- **SELECTED EXCERPT**
• • • • •
Faecal tumour necrosis factor-alpha in individuals with HIV-related diarrhoea.

Abstract

HIV-related gastrointestinal infection is associated with diarrhoea, weight loss, mucosal inflammation and increased intestinal permeability. As tumour necrosis factor (TNF)-alpha may mediate these features this cytokine was measured in the faeces of HIV-seropositive individuals with diarrhoea to assess its role in the pathogenesis of HIV-related gastrointestinal disease and the association with specific intestinal pathogens. Prospective study. Two hundred and four HIV-seropositive individuals provided stool samples that were analysed for faecal TNF-alpha (FTNF-alpha) using a standard sandwich enzyme-linked immunosorbent assay. Stool from patients with bacterial, cytomegalovirus (CMV) and microsporidial diarrhoea had significantly elevated FTNF-alpha compared with those who had pathogen-negative diarrhoea (P < 0.05). FTNF-alpha was not raised in cryptosporidiosis, pathogen-negative or solid stool. In subjects with diarrhoea of more than 2 weeks duration and three stool samples negative for enteric pathogens, FTNF-alpha greater than 15 U/ml has a sensitivity of 88% and a specificity of 66% for the diagnosis of diarrhoea-related CMV enteritis. TNF-alpha production may have a role in the pathogenesis of bacterial, microsporidial and CMV-related diarrhoea in HIV-seropositive individuals. Thus, anti-TNF-alpha agents may have a therapeutic role in the management of these conditions. FTNF-alpha greater than 15 U/ml in apparently pathogen-negative diarrhoea may suggest endoscopic gastrointestinal biopsy to diagnose CMV enteritis.
• • • • •
- **RECORDS PROVIDED**
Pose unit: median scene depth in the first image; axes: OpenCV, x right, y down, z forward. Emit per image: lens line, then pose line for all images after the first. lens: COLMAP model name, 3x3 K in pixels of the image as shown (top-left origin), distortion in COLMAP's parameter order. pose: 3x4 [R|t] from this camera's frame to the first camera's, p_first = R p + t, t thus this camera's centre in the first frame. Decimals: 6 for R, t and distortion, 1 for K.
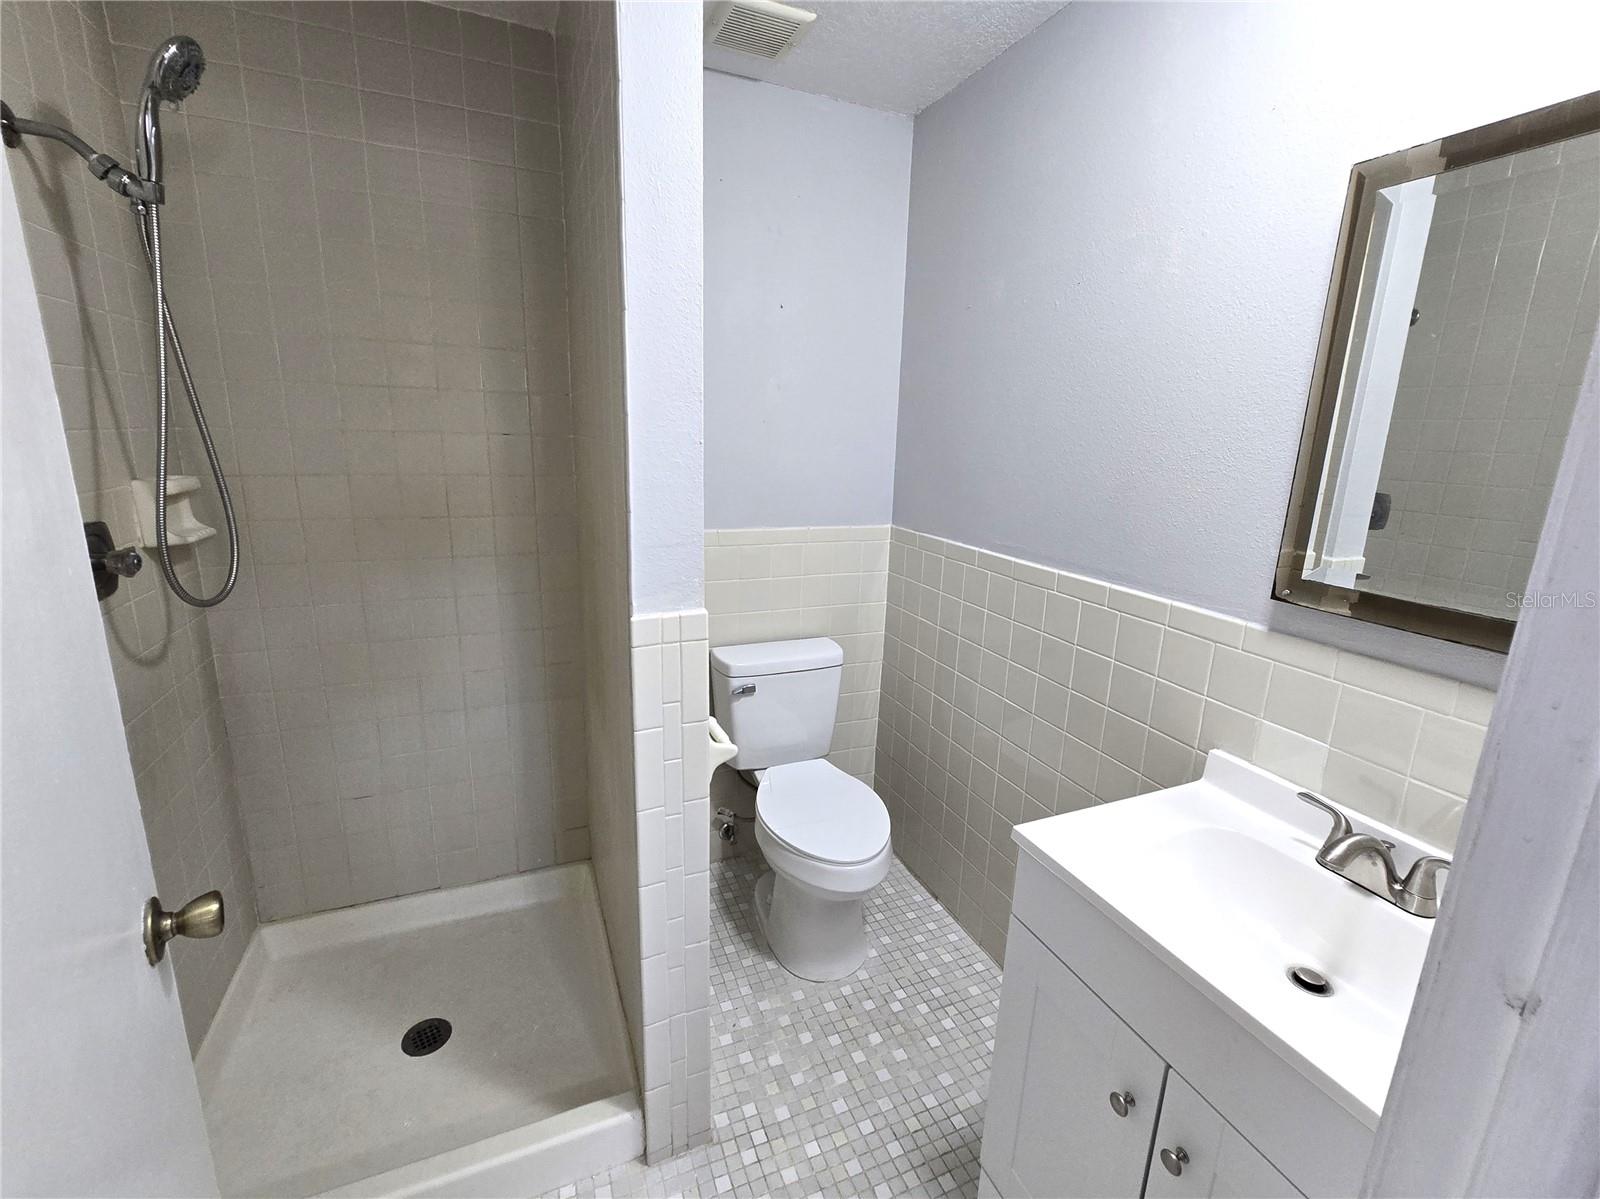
lens RADIAL K [[674.3, 0, 800.0], [0, 674.3, 588.9], [0, 0, 1]] dist [-0.001893, 0.000331]
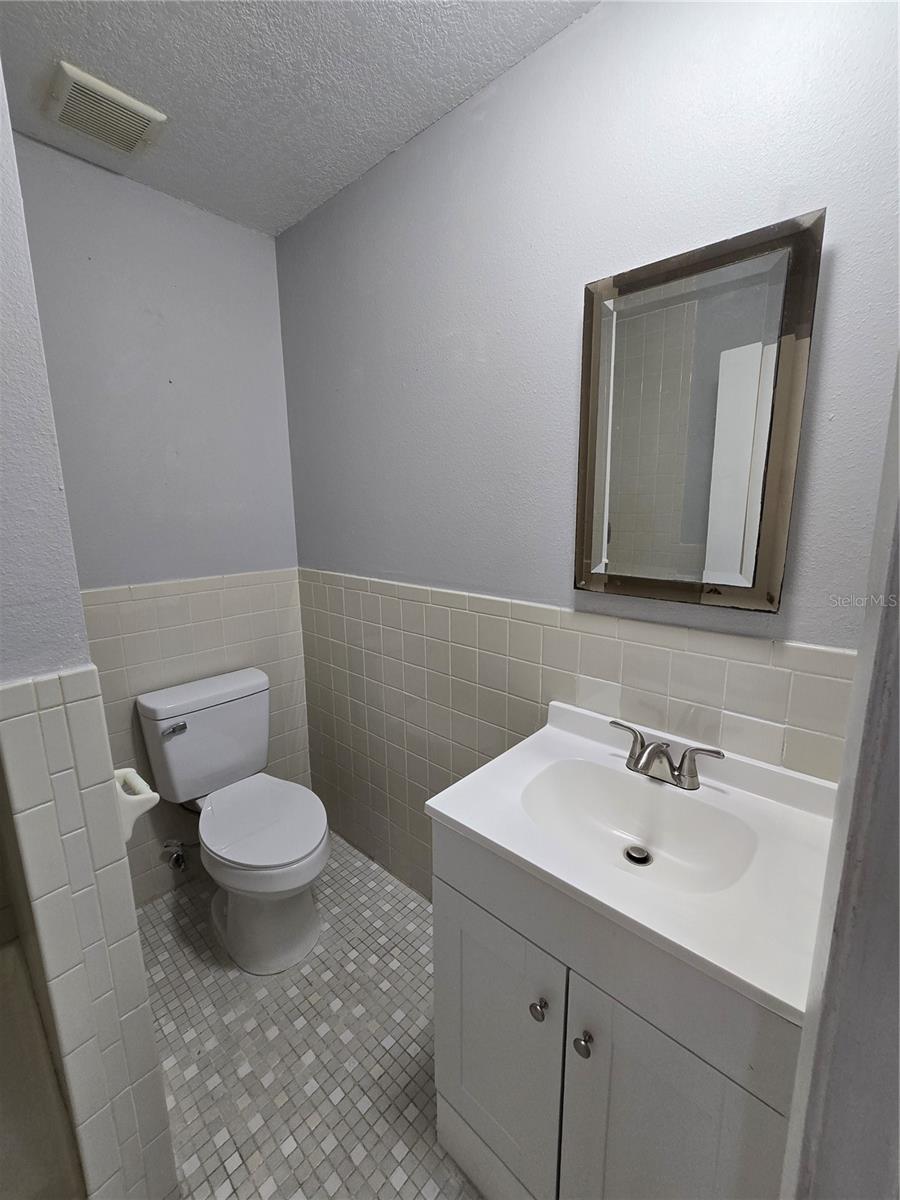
lens RADIAL K [[486.4, 0, 457.0], [0, 486.4, 597.2], [0, 0, 1]] dist [-0.003773, -0.000008]
pose [[0.903179, -0.114073, 0.413829, 0.036631], [0.129239, 0.991575, -0.008734, 0.006278], [-0.409346, 0.061371, 0.910313, 0.120404]]
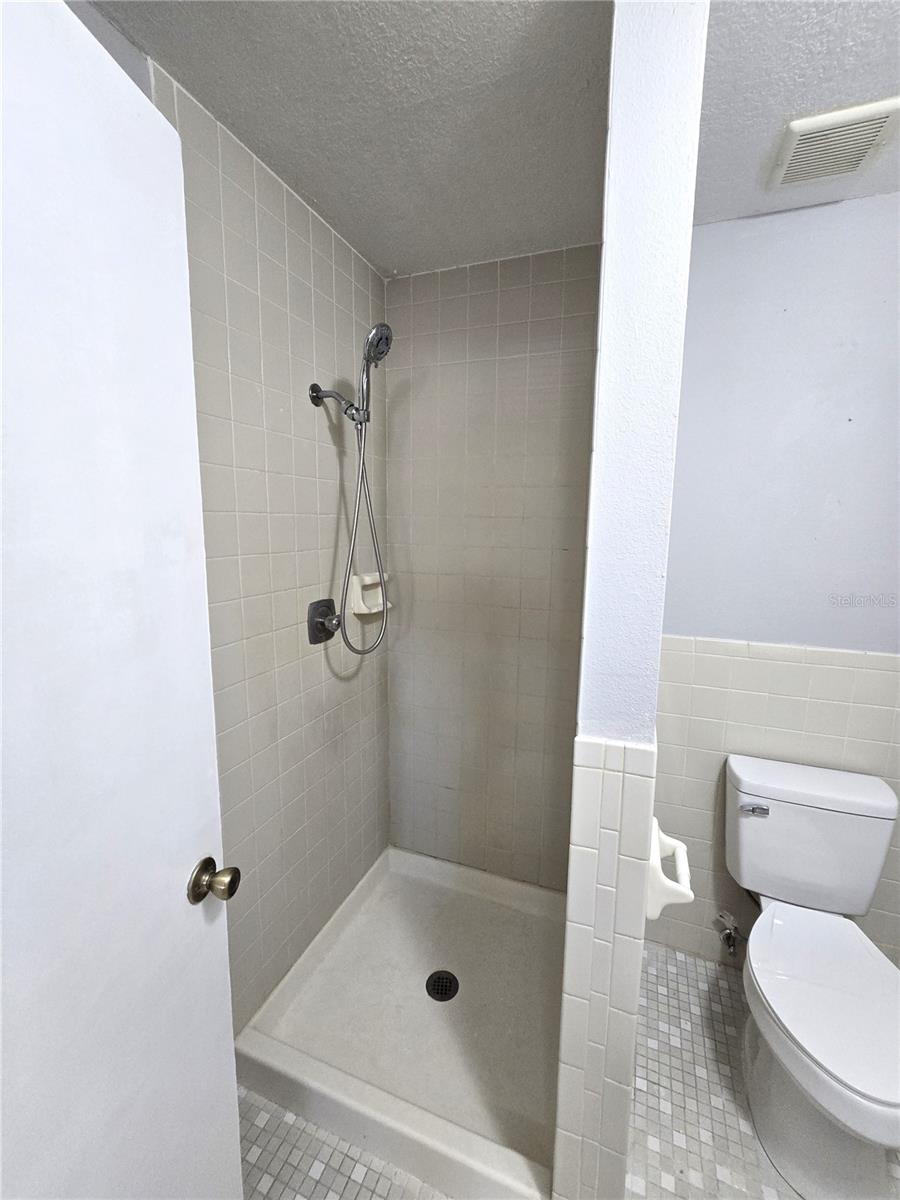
lens RADIAL K [[490.6, 0, 459.0], [0, 490.6, 598.5], [0, 0, 1]] dist [-0.004584, 0.000610]
pose [[0.727257, 0.083994, -0.681206, 0.081525], [-0.149493, 0.988041, -0.037771, -0.078727], [0.669887, 0.129305, 0.731117, 0.208244]]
• • • • •
- **YOUR INSTRUCTIONS**
Decide whether each statement agrees with the abstract, and answer yes or no with the deciding words of the abstract quoted exactly: (a) fecal TNF-alpha was elevated in cryptosporidiosis; (b) two hundred and four HIV-seropositive individuals gave stool samples; (c) a fecal TNF-alpha level above 15 U/ml had a specificity of 88% for diagnosing diarrhea-related CMV enteritis.

- **SOLUTION TO THIS TASK**
(a) No: "FTNF-alpha was not raised in cryptosporidiosis, pathogen-negative or solid stool."
(b) Yes: "Two hundred and four HIV-seropositive individuals provided stool samples"
(c) No: "FTNF-alpha greater than 15 U/ml has a sensitivity of 88% and a specificity of 66%"